[Data extracted from a collection]
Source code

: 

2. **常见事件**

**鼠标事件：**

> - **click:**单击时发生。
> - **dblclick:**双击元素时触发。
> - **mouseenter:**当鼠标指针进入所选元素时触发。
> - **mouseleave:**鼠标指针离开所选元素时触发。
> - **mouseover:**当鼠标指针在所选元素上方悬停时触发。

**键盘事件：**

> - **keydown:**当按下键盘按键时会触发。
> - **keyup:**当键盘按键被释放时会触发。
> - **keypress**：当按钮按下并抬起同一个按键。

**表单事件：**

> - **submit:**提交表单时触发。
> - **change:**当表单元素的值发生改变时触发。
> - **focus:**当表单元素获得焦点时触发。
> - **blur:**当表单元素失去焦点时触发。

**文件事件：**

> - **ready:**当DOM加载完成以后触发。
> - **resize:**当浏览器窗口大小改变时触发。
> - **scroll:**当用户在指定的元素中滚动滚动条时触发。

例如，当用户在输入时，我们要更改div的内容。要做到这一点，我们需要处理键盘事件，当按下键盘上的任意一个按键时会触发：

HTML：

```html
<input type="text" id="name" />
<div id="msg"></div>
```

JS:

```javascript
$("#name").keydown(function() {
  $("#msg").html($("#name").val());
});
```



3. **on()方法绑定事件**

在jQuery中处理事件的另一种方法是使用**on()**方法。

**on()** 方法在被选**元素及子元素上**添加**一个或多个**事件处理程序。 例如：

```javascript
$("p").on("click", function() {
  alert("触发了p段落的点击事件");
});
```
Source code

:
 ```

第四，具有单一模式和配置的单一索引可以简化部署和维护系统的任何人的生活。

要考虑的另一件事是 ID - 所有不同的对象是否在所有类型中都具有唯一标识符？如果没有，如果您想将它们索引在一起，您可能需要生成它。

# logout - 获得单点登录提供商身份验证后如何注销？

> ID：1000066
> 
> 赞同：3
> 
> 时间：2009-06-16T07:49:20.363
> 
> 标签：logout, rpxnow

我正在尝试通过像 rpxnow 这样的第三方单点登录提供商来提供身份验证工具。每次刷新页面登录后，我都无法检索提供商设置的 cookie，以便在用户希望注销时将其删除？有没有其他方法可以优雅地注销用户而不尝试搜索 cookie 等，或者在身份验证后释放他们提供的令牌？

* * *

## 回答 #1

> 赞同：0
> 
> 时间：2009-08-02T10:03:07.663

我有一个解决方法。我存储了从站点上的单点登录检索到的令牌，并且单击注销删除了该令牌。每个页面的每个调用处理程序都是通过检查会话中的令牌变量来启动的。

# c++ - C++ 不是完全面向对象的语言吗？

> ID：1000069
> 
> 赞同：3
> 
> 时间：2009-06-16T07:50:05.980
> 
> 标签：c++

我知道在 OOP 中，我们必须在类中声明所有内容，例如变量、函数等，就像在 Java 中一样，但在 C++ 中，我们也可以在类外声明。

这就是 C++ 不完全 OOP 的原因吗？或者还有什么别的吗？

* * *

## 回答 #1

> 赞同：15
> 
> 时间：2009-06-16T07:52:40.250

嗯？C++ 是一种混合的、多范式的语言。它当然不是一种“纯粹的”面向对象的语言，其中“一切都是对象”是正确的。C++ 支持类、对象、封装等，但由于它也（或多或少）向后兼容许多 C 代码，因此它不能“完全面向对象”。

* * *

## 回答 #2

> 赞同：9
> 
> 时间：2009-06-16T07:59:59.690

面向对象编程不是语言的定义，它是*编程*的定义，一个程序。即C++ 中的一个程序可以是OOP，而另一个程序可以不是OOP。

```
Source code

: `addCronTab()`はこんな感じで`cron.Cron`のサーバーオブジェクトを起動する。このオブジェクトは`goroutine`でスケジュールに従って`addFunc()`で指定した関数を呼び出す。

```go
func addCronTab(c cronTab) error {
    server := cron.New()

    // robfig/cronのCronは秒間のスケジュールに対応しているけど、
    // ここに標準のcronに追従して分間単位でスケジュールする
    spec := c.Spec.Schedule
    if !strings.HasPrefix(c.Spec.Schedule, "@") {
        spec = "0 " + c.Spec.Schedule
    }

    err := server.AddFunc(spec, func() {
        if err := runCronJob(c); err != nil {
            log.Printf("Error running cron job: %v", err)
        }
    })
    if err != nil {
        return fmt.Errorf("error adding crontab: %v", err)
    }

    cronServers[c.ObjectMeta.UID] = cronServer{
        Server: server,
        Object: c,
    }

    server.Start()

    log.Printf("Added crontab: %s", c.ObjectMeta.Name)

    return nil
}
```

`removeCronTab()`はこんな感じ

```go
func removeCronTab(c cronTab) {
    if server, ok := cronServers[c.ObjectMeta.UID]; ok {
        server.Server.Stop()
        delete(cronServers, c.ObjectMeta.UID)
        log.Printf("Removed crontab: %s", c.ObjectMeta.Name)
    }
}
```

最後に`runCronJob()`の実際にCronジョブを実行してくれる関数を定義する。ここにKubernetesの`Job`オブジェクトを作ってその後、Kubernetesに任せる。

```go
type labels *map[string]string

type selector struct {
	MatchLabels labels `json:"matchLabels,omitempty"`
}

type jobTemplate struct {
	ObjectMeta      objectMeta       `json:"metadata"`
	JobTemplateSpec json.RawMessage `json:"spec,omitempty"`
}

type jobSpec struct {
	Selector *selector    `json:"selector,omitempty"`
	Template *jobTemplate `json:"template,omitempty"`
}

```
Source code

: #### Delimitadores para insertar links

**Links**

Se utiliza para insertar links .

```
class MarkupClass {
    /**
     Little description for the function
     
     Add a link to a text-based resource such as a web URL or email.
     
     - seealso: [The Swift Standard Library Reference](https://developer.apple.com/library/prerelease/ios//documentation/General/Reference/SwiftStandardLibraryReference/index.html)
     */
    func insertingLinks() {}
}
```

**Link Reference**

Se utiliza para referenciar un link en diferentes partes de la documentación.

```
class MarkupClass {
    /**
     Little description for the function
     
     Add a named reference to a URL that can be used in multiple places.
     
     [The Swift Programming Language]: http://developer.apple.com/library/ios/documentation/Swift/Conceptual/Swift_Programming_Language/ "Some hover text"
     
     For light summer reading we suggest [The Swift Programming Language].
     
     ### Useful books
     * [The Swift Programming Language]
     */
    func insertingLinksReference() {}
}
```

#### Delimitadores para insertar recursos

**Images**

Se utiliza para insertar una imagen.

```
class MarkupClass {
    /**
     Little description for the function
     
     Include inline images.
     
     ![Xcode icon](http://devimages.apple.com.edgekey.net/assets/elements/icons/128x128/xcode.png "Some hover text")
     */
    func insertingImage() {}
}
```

_EXERCISE AIM_
The answer must be a single number: how many lines in the data contain the string "text"?

_RESULT FOR THIS EXERCISE_
4